The Piano Roll is a visual representation of music, where time is displayed on the horizontal axis and pitch on the vertical axis. Notes are shown as rectangles, with their position indicating onset, their length indicating duration, and their vertical placement indicating pitch. Piano rolls are commonly used in DAWs for editing MIDI data and visualizing performances.

Key features:

  • Intuitive, graphical interface for editing MIDI notes.
  • Useful for sequencing, quantization, and visualization.
  • Does not encode expressive markings or complex notation.

Note Graph

A Note Graph is a graph-based representation of musical scores, where nodes represent notes and edges capture relationships such as sequence, onset, and sustain. This approach provides a structured way to analyze and model complex musical relationships, such as polyphony, voice leading, and harmonic context.

Key features:

  • Captures relationships between notes beyond simple sequences.
  • Useful for music analysis, generation, and machine learning.
  • Enables modeling of complex structures like counterpoint and harmony.

Summary Table

RepresentationTypeTypical Use CasesStrengths
MIDIEvent-basedSequencing, playback, editingCompact, widely supported
ABC NotationText-basedFolk/traditional music, sharingSimple, human-readable
REMIEvent-basedAI music generationStructured, rhythm-aware
MusicXMLXML-basedSheet music, notation, analysisDetailed, expressive, interoperable
Piano RollVisualMIDI editing, sequencingIntuitive, easy to manipulate
Note GraphGraph-basedAnalysis, AI, complex relationshipsCaptures structure and context
Source
import music21
music21.environment.UserSettings()['musescoreDirectPNGPath'] = '/usr/bin/mscore3'

# Create a simple melody: C D E F G F E D C
melody_notes = ['C4', 'D4', 'E4', 'F4', 'G4', 'F4', 'E4', 'D4', 'C4']
melody = music21.stream.Stream()
for n in melody_notes:
    melody.append(music21.note.Note(n, quarterLength=0.5))

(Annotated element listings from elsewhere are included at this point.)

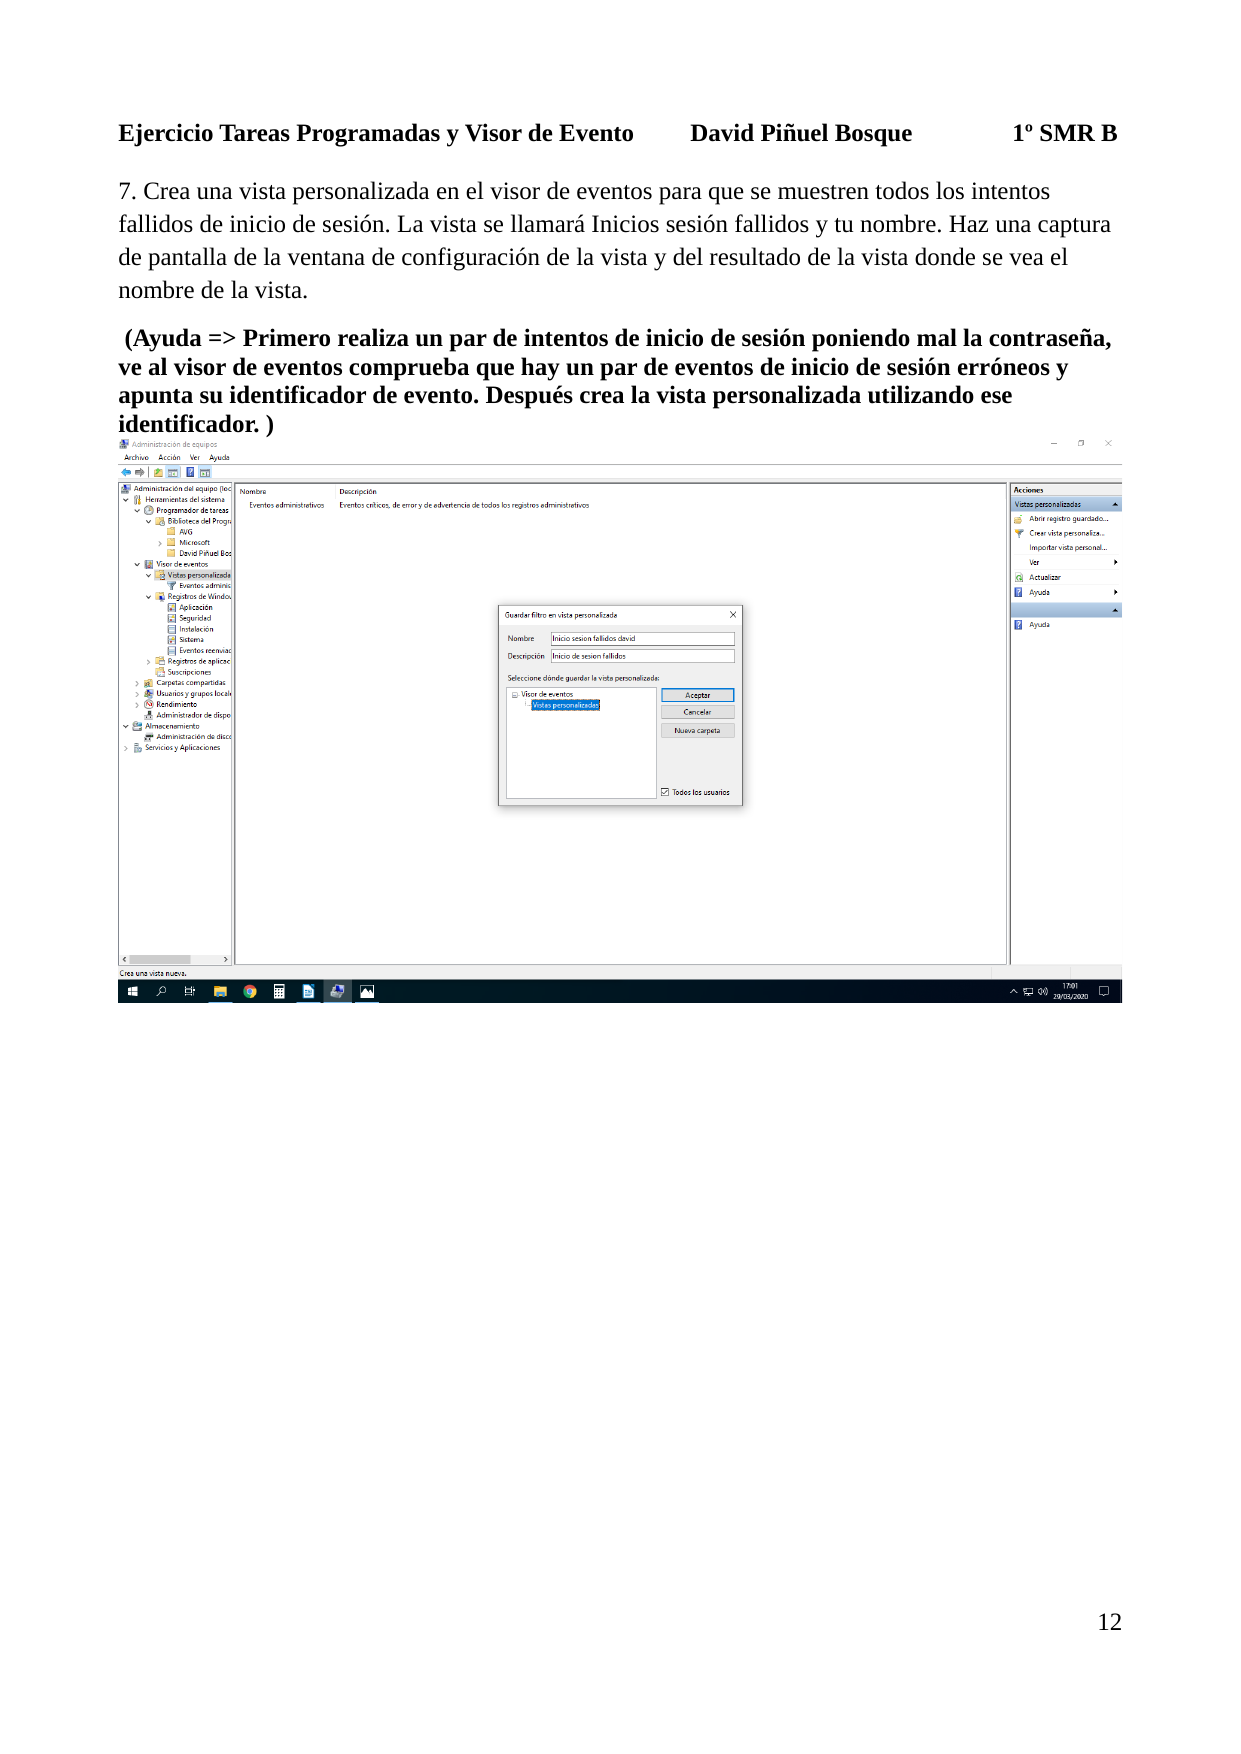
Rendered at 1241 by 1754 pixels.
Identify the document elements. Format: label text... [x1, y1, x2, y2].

picture [118, 438, 1123, 1003]
text 7. Crea una vista personalizada en el visor de eventos para que se muestren todos los intentos fallidos de inicio de sesión. La vista se llamará Inicios sesión fallidos y tu nombre. Haz una captura de pantalla de la ventana de configuración de la vista y del resultado de la vista donde se vea el nombre de la vista. [118, 176, 1122, 304]
text (Ayuda => Primero realiza un par de intentos de inicio de sesión poniendo mal la contraseña, ve al visor de eventos comprueba que hay un par de eventos de inicio de sesión erróneos y apunta su identificador de evento. Después crea la vista personalizada utilizando ese identificador. ) [118, 323, 1122, 438]
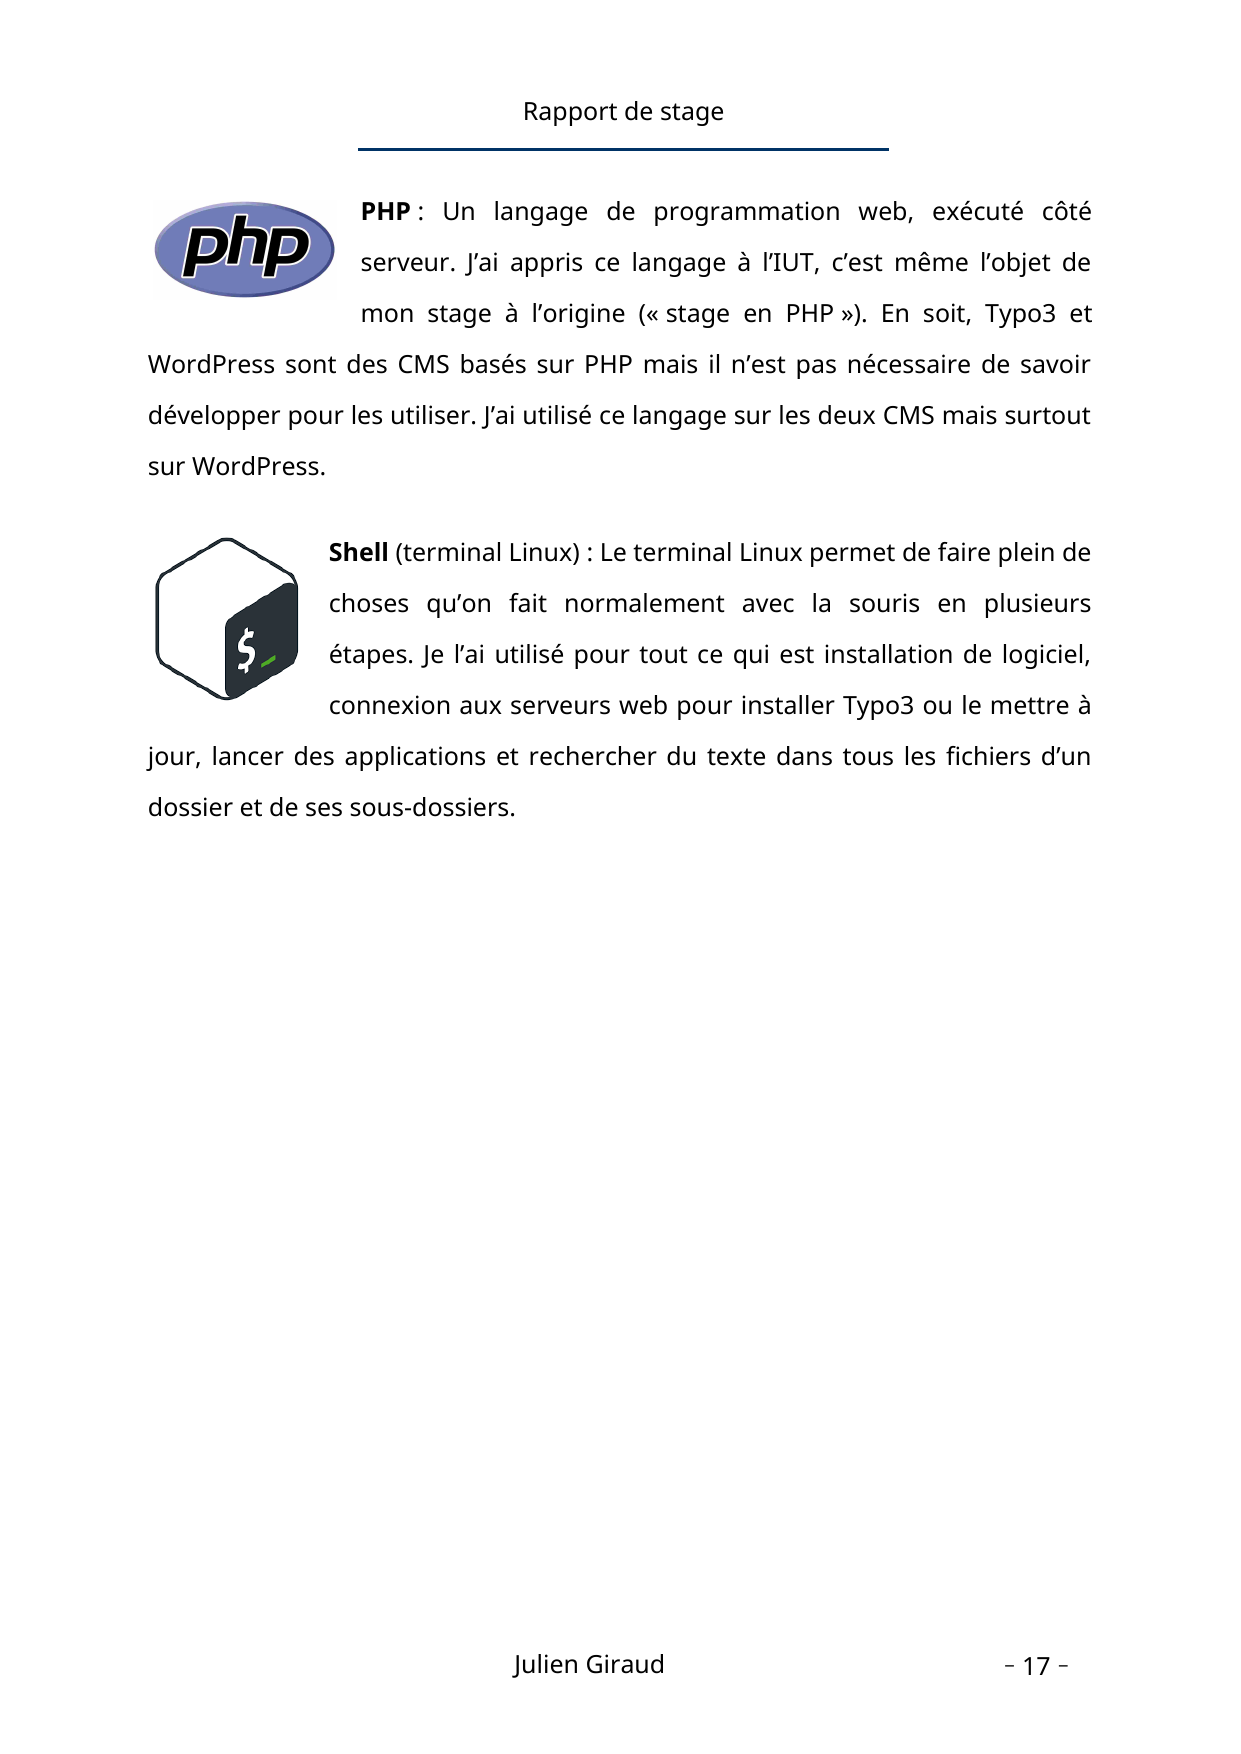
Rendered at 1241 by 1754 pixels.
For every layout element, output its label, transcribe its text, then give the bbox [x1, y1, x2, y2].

picture [152, 200, 337, 300]
text Shell (terminal Linux) : Le terminal Linux permet de faire plein de choses qu’on fait normalement avec la souris en plusieurs étapes. Je l’ai utilisé pour tout ce qui est installation de logiciel, connexion aux serveurs web pour installer Typo3 ou le mettre à jour, lancer des applications et rechercher du texte dans tous les fichiers d’un dossier et de ses sous-dossiers. [148, 535, 1093, 824]
picture [148, 534, 306, 705]
text PHP : Un langage de programmation web, exécuté côté serveur. J’ai appris ce langage à l’IUT, c’est même l’objet de mon stage à l’origine (« stage en PHP »). En soit, Typo3 et WordPress sont des CMS basés sur PHP mais il n’est pas nécessaire de savoir développer pour les utiliser. J’ai utilisé ce langage sur les deux CMS mais surtout sur WordPress. [148, 193, 1093, 482]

# Show the musical score (this will render in Jupyter if MuseScore or similar is installed)
melody.show()
<IPython.core.display.Image object>

Questions

  1. What is the difference between a tone and a note in music psychology?
  2. How does a spectrogram differ from a waveform in audio visualization?
  3. What is the purpose of the Mel Spectrogram and why is it perceptually relevant?
  4. Describe the concept of harmony and how technology can be used to analyze it.
  5. What are the main differences between symbolic representations such as MIDI, ABC Notation, and MusicXML?